While NGS allows scientist to survey DNA or RNA at the genomics/transcriptomics level, sequencing of the Ig repertoire (Ig-seq) comes with several inherent problems due to the biases and errors introduced by the techniques necessary to prepared the DNA/RNA for sequencing. In order to sample only the Ig repertoire during sequencing, reverse transcription and/or amplification of the DNA/RNA is necessary. However, this process, combined with the sequencing itself, is imperfect and will introduce errors that have to be correct post-sequencing (Friedensohn et al 2017).
Another source of bias comes from the primers that are needed to perform the amplification of the antibody transcripts. In many cases, sets of degenerate primers are used to amplify the variable region of the antibody sequence, which can lead bias in amplification of certain sequences, e. g. biasing the representation of transcripts with certain V-genes (Carlson et al 2013). One way to minimize amplification biases is to use the 5′ rapid amplification of cDNA ends (5′ RACE) (Frohman et al 1988). This method only requires a single gene specific primer, targeted at the 3’ end of the desired region of the transcript. In the case of Ig-seq this is ideal because the primer can be designed to target the constant region of the transcript, which is significantly less variable than the portion of the transcript going towards the 5’ end (aptly named variable region).

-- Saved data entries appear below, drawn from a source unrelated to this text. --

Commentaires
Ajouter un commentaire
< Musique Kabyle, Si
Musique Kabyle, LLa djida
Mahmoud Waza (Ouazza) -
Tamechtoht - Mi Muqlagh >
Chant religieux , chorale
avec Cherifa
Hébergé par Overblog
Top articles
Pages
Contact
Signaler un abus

In 5’ RACE, cDNA synthesis proceeds until the 5′ end of the target mRNA is reached, and then one of several approaches can be used to add a known, unrelated primer sequence to the 3′ end of the cDNA strand, permitting subsequent PCR amplification. Because of this, RNA with good integrity is particularly important when using 5’RACE during library prep, since any transcript that matched the gene specific primer at the 3’ end, should have the matching adapter on the 5’ end, independent of the level of degradation of the transcript. This means that any transcripts that match the reverse gene specific primer will be amplified and could be incorporated into the library, including degraded antibody transcripts, containing only a portion of the sequence. Performing size selection will ameliorate this problem, but as you’ll see below, if RNA degradation is high, the results can be very bad, with most sequences being composed mostly of sequencing adapters.
We sequenced the antibody repertoires of samples with varying degrees of RNA degradation, showing a direct correlation between RNA quality, quality of sequencing output, and repertoire construction. The results below are a great visual representation of how RNA degradation can have a significant effect on how much of the repertoire is sampled. Libraries were sequences as paired end 2 x 300bp. Adapter content plot refers to read 1 of the paired reads.

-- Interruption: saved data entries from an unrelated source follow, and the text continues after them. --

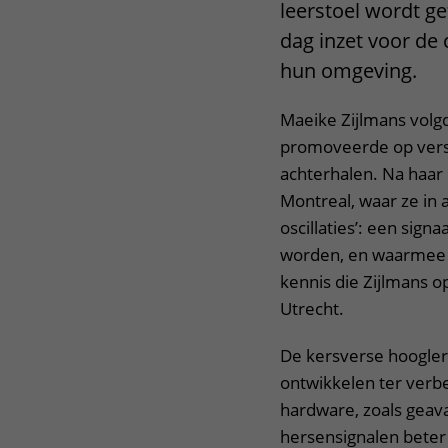
leerstoel wordt ge
dag inzet voor de
hun omgeving.
Maeike Zijlmans volgd
promoveerde op vers
achterhalen. Na haar
Montreal, waar ze in
oscillaties’: een signa
worden, en waarmee 
kennis die Zijlmans 
Utrecht.
De kersverse hoogler
ontwikkelen ter verbe
hardware, zoals gea
hersensignalen bete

What to do to prevent RNA degradation?
The simplest method is to put cells or tissue in RNAlater as soon as possible. This is particularly important for tissues with high levels of RNases, such as spleen. However, this is not always possible, since RNAlater will denature proteins, which might prevent cell sorting. In these cases, keeping the cells alive and minimizing the time between the processing of cells and RNA extraction is important.